The homoscedasticity and the normal distribution within the technical replicates were tested using the Levene and Shapiro-Wilk test for all parameters. If the data showed homoscedasticity and normal distribution, comparisons were made using one-way ANOVAs and post-hoc Tukey tests. Otherwise, comparisons were made using a one-way Kruskal-Wallis analysis of variance and Dunn's post-hoc tests (pairwise comparisons with Dunn's test for multiple comparisons of independent samples). To avoid unnecessary repetition in the results section, information on tests, sample size, degrees of freedom and p-values were only provided at the relevant point in the text if no figure contained the corresponding data. Only differences with p-values below 0.05 were considered significant.
Possible differences in megafauna community composition between stations, sampling events and processing techniques were investigated by several non-metric multidimensional scaling diagrams (NMDS). For this purpose, densities (number of individuals per m²) for each higher taxonomic group at the corresponding level were used together with Bray-Curtis distance measures. With the exception of Supplementary Fig. 6a, in which three artificially generated replicates were used for extended validation of the old model, all replicates used were identical to those described above (further information in Supplementary Table 1). Stress values of 0.3 or more were interpreted as suspect, values below 0.2 as reliable, and values in between with caution.

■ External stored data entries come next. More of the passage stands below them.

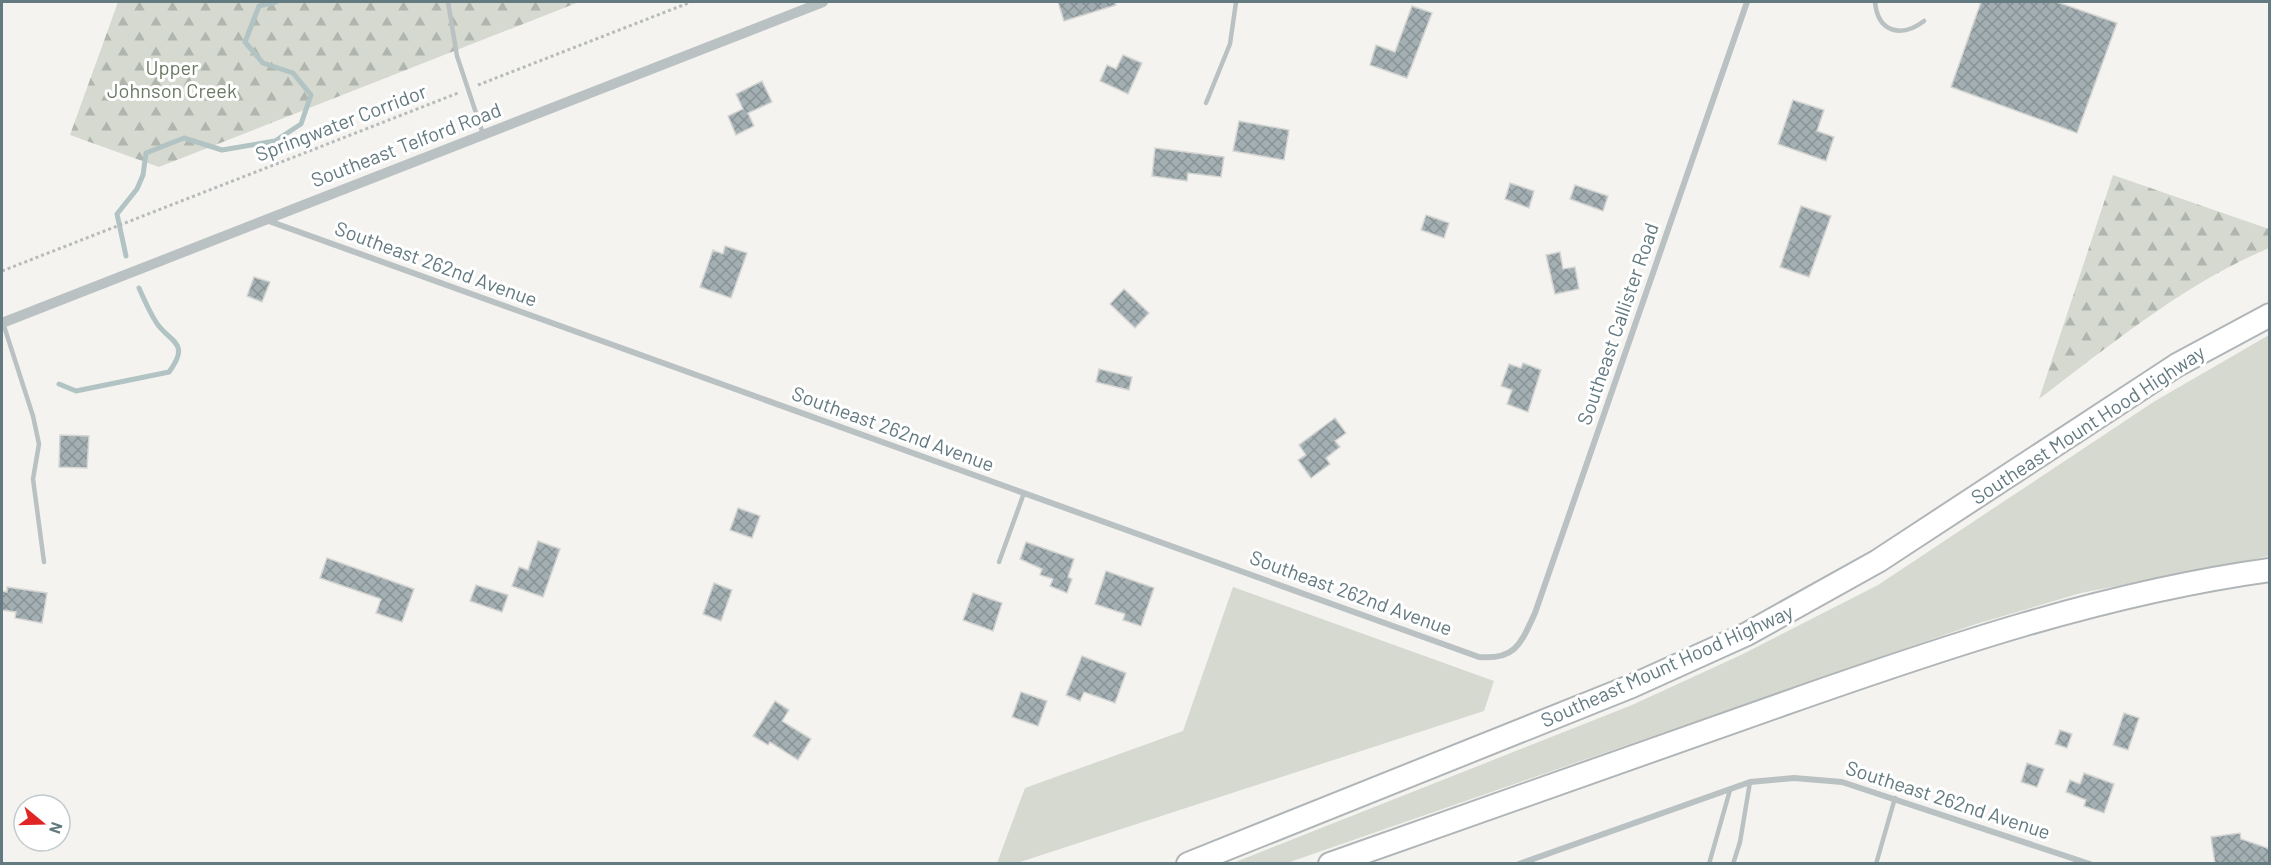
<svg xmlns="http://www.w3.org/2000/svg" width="2271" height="865" font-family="Barlow,sans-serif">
  <defs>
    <pattern id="forest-firs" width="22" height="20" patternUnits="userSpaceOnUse" patternTransform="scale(1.5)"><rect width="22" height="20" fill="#d5d9cf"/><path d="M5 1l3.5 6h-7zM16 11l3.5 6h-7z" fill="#b0b5ad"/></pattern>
    <pattern id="building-cross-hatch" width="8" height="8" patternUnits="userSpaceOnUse" patternTransform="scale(1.5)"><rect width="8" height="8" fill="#a3afb2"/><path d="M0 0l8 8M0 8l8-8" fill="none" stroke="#889396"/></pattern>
  </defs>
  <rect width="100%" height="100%" fill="#f4f3f0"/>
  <g fill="#d5d9cf">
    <path d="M2269,335V556L2081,593L1973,625L1287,863H1233L1632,705L1743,654L1878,585L2155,401Z"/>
    <path d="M1233,587L1494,681L1484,711L1017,863H997L1025,788L1183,731Z"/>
  </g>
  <g fill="url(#forest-firs)">
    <path d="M118,2H579L159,167L70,135Z"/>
    <path d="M2113,175L2269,229V248C2184,284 2113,343 2039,399Z"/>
  </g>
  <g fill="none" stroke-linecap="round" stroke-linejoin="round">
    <g stroke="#b2c3c4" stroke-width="5">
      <path d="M126,256L117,214L137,189L143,175L146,153L184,138L222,150L275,141L301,124L311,95L293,73L263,63L245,42L259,6L276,2"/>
      <path d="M59,384L76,391L169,372C192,341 168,342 156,322C149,311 144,299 139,288"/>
    </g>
  </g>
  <g fill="url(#building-cross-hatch)" stroke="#d5d5d3" stroke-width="1.5">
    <path d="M1058,2H1115L1116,5L1064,21Z"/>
    <path d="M1981,2H2057L2117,23L2077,133L1951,87Z"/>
    <path d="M1412,6L1432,13L1407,78L1370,65L1376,45L1395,52Z"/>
    <path d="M1123,55L1142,63L1128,94L1100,81L1107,65L1116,69Z"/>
    <path d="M762,81L772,102L748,113L754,126L736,135L728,116L743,109L736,94Z"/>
    <path d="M1793,100L1824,110L1817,131L1834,137L1826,161L1778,144Z"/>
    <path d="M1239,121L1289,130L1284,160L1233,151Z"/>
    <path d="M1155,148L1224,157L1221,177L1188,173L1187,181L1152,176Z"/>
    <path d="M1510,183L1534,191L1529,208L1505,199Z"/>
    <path d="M1575,185L1608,196L1603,211L1570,199Z"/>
    <path d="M1801,206L1831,216L1809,277L1780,267Z"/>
    <path d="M1426,215L1449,223L1444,238L1421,230Z"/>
    <path d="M725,246L747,253L731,298L700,287L713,250L723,254Z"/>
    <path d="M1560,252L1563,269L1575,267L1579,289L1555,294L1546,255Z"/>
    <path d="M254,277L270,282L262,302L247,296Z"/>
    <path d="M1124,289L1149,313L1135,328L1110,304Z"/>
    <path d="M1523,363L1541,370L1528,412L1507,404L1512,390L1501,386L1509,364L1521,368Z"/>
    <path d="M1099,369L1132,377L1129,390L1096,382Z"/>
    <path d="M1335,418L1346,433L1335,441L1340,447L1326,458L1330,464L1311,478L1298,460L1306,455L1299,445Z"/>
    <path d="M60,435L89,436L87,468L59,467Z"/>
    <path d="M738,508L760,516L752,538L730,530Z"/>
    <path d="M538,541L560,549L543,597L512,586L519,567L528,570Z"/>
    <path d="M1026,542L1074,559L1068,577L1072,579L1067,593L1050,586L1053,579L1040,575L1042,569L1020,559Z"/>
    <path d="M327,558L414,589L402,622L376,613L381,599L320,578Z"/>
    <path d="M1106,571L1154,588L1141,626L1123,620L1125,614L1095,604Z"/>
    <path d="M714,583L732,590L721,621L703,614Z"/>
    <path d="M476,585L508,595L502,612L470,601Z"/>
    <path d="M7,587L47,593L42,623L15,618L16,612L2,610V591L7,592Z"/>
    <path d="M973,593L1002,603L993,631L963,620Z"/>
    <path d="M1082,656L1126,673L1115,703L1084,692L1080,701L1066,695Z"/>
    <path d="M1021,692L1047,701L1038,726L1012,717Z"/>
    <path d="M775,701L789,710L782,721L811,739L798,760L770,742L768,745L753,736Z"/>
    <path d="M2124,713L2139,718L2128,750L2113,745Z"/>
    <path d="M2060,730L2072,734L2067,748L2055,744Z"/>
    <path d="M2027,763L2044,769L2037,787L2021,782Z"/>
    <path d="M2084,773L2114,784L2104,813L2084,806L2086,800L2066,792L2070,780L2080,784Z"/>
    <path d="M2240,833L2241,839L2270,849V864H2215L2211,837Z"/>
  </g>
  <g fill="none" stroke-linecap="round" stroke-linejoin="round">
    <defs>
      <g id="trunk">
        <path d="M1188,864L1632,686L1747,634L1878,561L2177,365L2270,315"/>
        <path d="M1330,864C1482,811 1632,756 1783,704C1942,648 2103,593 2270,570"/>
      </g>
    </defs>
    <use href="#trunk" stroke="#b0b5b7" stroke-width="26"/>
    <g stroke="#b7bbbc" stroke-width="3" stroke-dasharray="3 3" stroke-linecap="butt">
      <path d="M478,85L691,2"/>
      <path d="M2,271L458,93"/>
    </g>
    <g stroke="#bac1c3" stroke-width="4.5">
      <path d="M448,2L457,56L483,134"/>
      <path d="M1875,2C1878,33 1902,38 1924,21"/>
      <path d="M1206,103L1230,44L1236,2"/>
      <path d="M3,323L33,416L39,444L33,479L44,562"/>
      <path d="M999,562L1024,493"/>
      <path d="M1709,864L1730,790"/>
      <path d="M1733,864L1740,842L1750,782"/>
      <path d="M1876,864L1895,798"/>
    </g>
    <g stroke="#bac1c3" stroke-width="6">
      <path d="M266,220L1479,657C1516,660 1521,643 1535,613L1747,2"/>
      <path d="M1519,864L1750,782L1794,778L1842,782L2090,864"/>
    </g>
    <path stroke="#bac1c3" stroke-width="10" d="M2,323L823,2"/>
    <use href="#trunk" stroke="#fff" stroke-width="22"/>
  </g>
  <g text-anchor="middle" stroke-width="6" stroke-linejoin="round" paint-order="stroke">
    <g font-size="20" fill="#6b7862" stroke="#fff">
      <text x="172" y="75">Upper<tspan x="172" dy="23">Johnson Creek</tspan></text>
    </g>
    <g font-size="20" fill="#637a81" stroke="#fff">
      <text transform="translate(341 123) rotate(-21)" y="7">Springwater Corridor</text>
      <text transform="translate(406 145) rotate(-21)" y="7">Southeast Telford Road</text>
      <text transform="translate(436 264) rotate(20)" y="7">Southeast 262nd Avenue</text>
      <text transform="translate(1618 324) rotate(-71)" y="7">Southeast Callister Road</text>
      <text transform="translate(2088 425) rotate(-33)" y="7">Southeast Mount Hood Highway</text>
      <text transform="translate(893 429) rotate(20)" y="7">Southeast 262nd Avenue</text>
      <text transform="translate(1351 593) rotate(20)" y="7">Southeast 262nd Avenue</text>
      <text transform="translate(1667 666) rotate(-24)" y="7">Southeast Mount Hood Highway</text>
      <text transform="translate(1948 800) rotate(18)" y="7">Southeast 262nd Avenue</text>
    </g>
  </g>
  <rect width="2271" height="865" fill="none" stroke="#637a81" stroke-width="6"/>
  <g transform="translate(42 823) rotate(109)"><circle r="28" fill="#ffffff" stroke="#c1cacd" stroke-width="1.5"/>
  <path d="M0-4.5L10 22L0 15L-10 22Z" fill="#e02624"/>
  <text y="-9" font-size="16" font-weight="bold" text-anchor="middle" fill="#637a81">N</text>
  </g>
</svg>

Analysis of similarities (ANOSIM) was performed for each NMDS representation, with ANOSIM applying 9999 permutations and Bray-Curtis distances for dissimilarity of the corresponding data sets. The function "r.g" (R Core Team 2022) was used to detect potential correlations between selected binary vectors. Indicator species analyses were performed to determine whether and - if so - which higher taxonomic groups were significantly associated with which station, sampling event and/or processing technique.
The differences between the overall densities of the individual stations, sampling methods and processing techniques and the specific densities of the higher taxonomic groups as well as Sargassum densities were investigated by comparing the corresponding data sets. The mean values were obtained from the aforementioned number of replicates. When variability is given in the text for megafauna density and Sargassum coverage it is provided as mean ± SD.